«Спекулянтка, – глотая слюну, со злобой подумала Сашенька, – наворовала каракулей».
В тот момент, когда женщина была уже близко, крестьянин сделал легкое движение задом, даже не оборачиваясь. Женщину унесло далеко от полки, за спины других посетителей и ударило о стену. Перетянутая ленточками корзинка, которую женщина краешком уже успела поставить на полку, сорвалась, под ноги толпящихся потекло молоко, и женщина нырнула вниз, пачкая каракуль о кирзовые сапоги.
«Так и надо, – с радостной злобой подумала Сашенька, – спекулянтка проклятая…»
– Что такое, – сказал дежурный, поднимая голову. – Я предупреждал – прекращу прием передач… Ну и народ… Степанец, – сказал он весело, заметив какую-то старушку и конце очереди, – ты опять здесь…
– Здесь, хозяин, – прошамкала маленькая старушка, кланяясь.
Она была поверх кацавейки накрест перетянута тремя платками, выглядывавшими один из-под другого. Ноги ее поверх валенок перевязаны были вокруг ступней тряпками, из которых выбивалась солома.
– Тебе ведь сказано неоднократно, Степанец, – терпеливо и настойчиво говорил дежурный. – Сыну твоему передачи приниматься не будут… Он виновен в тягчайших преступлениях… В массовых убийствах советских граждан, понимаешь… Его народ судить будет…
– Семь километров шла, – сказала старушка, вытирая слезящиеся глаза, – мороз печет… Я ведь что… Я ведь немного ему… Животом он слаб… И грудь у него слабая… Вот… Спасибо, добрые люди посоветовали…

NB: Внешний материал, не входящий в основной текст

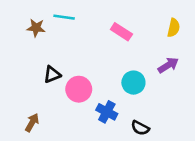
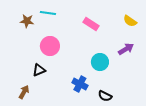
yellow semicircle: (174, 28) -> (130, 21), turned 112
black triangle: (52, 75) -> (39, 70), moved
pink circle: (79, 89) -> (50, 46), moved

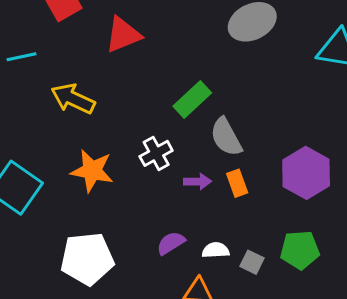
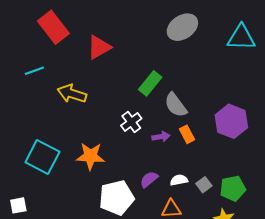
orange star: (92, 171) -> (90, 156), moved
green pentagon: (300, 250) -> (233, 188), moved
white pentagon: (87, 259) -> (117, 198), moved
gray square: (252, 262) -> (204, 185), turned 35

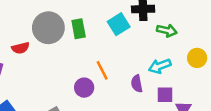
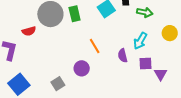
cyan arrow: (160, 66) -> (140, 41), turned -36
purple circle: (84, 88) -> (82, 68), moved

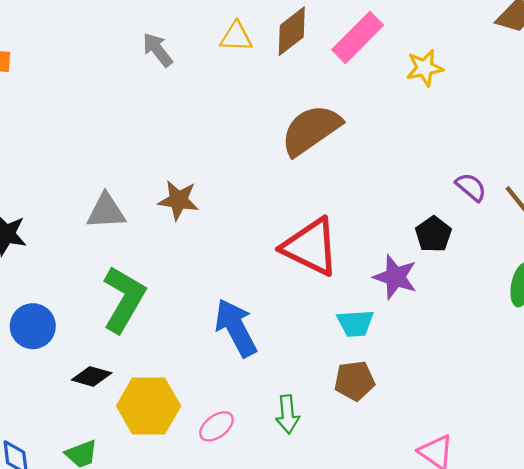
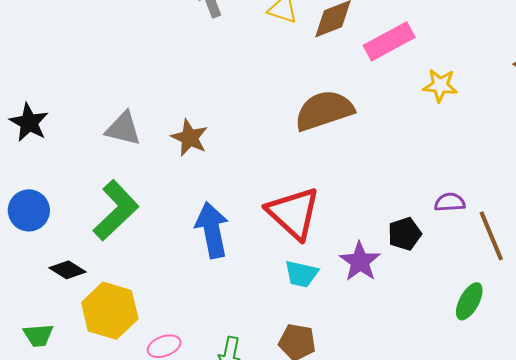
purple semicircle: (471, 187) -> (450, 202), turned -60
cyan trapezoid: (355, 323) -> (301, 274), moved
blue arrow: (236, 328) -> (212, 230), moved

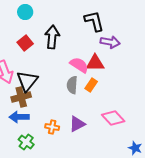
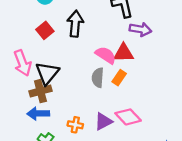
pink diamond: (113, 118) -> (128, 117), moved

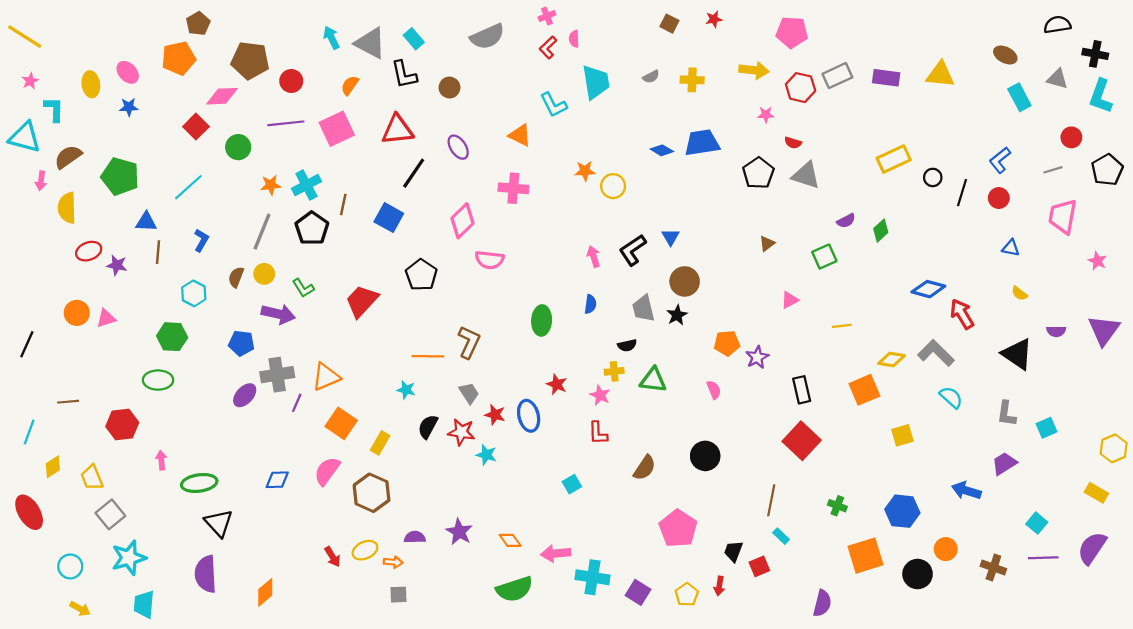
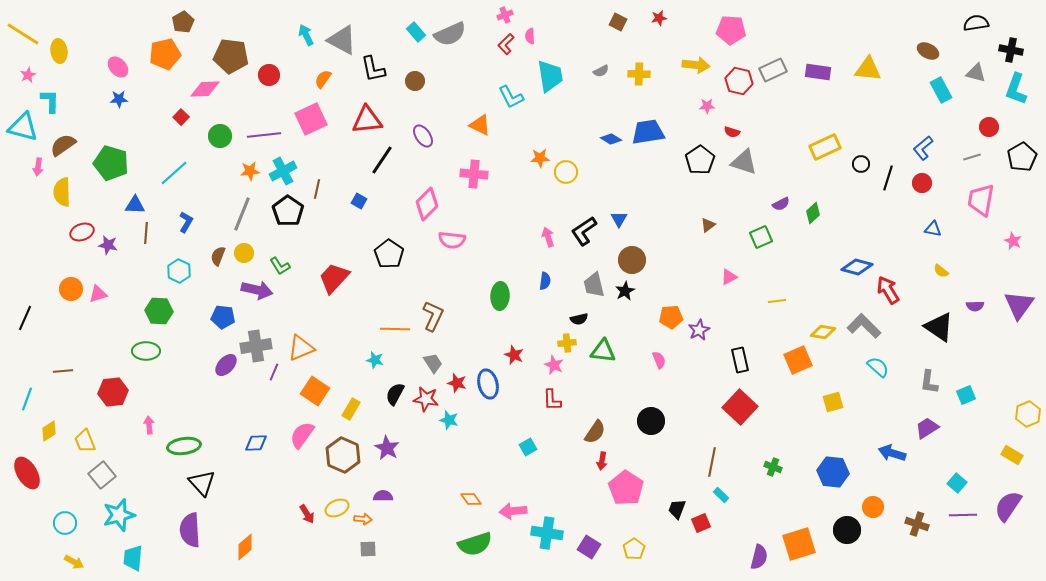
cyan rectangle: (414, 39) -> (416, 32), moved
yellow ellipse: (91, 84) -> (59, 51), moved
purple line: (286, 123) -> (264, 135), moved
red square: (196, 127) -> (181, 117), size x0.7
blue square: (389, 218) -> (359, 201), size x0.6
purple star: (459, 532) -> (387, 448), moved
orange square: (866, 556) -> (799, 544), moved
red arrow: (719, 586) -> (602, 461), moved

Старушка начала торопливо сизыми, отмороженными пальцами распутывать узелок расшитого васильками платка. В платке была желтая, протершаяся на сгибах бумажка, которую старушка понесла, ловко лавируя между посетителями, протянула дежурному…
– Что такое, – сказал дежурный. – Что еще за филькина грамота…– Он взял бумажку брезгливо двумя пальцами и начал читать, с трудом разбирая стершиеся каракули.
«Справка. Больной Степанец П. Н. страдает отложением мочекислых солей в суставах, а также почечной недостаточностью; Нуждается в молочной диете с большим содержанием овощей и фруктов. Рекомендуется курортное лечение… Сероводородные, радоновые ванны, грязевые аппликации с одновременным питьем минеральных вод. Рекомендуется поездка в Ессентуки, Железноводск, Сочи-Мацеста, Цхалтубо. Доктор Вурварг. 1940 год».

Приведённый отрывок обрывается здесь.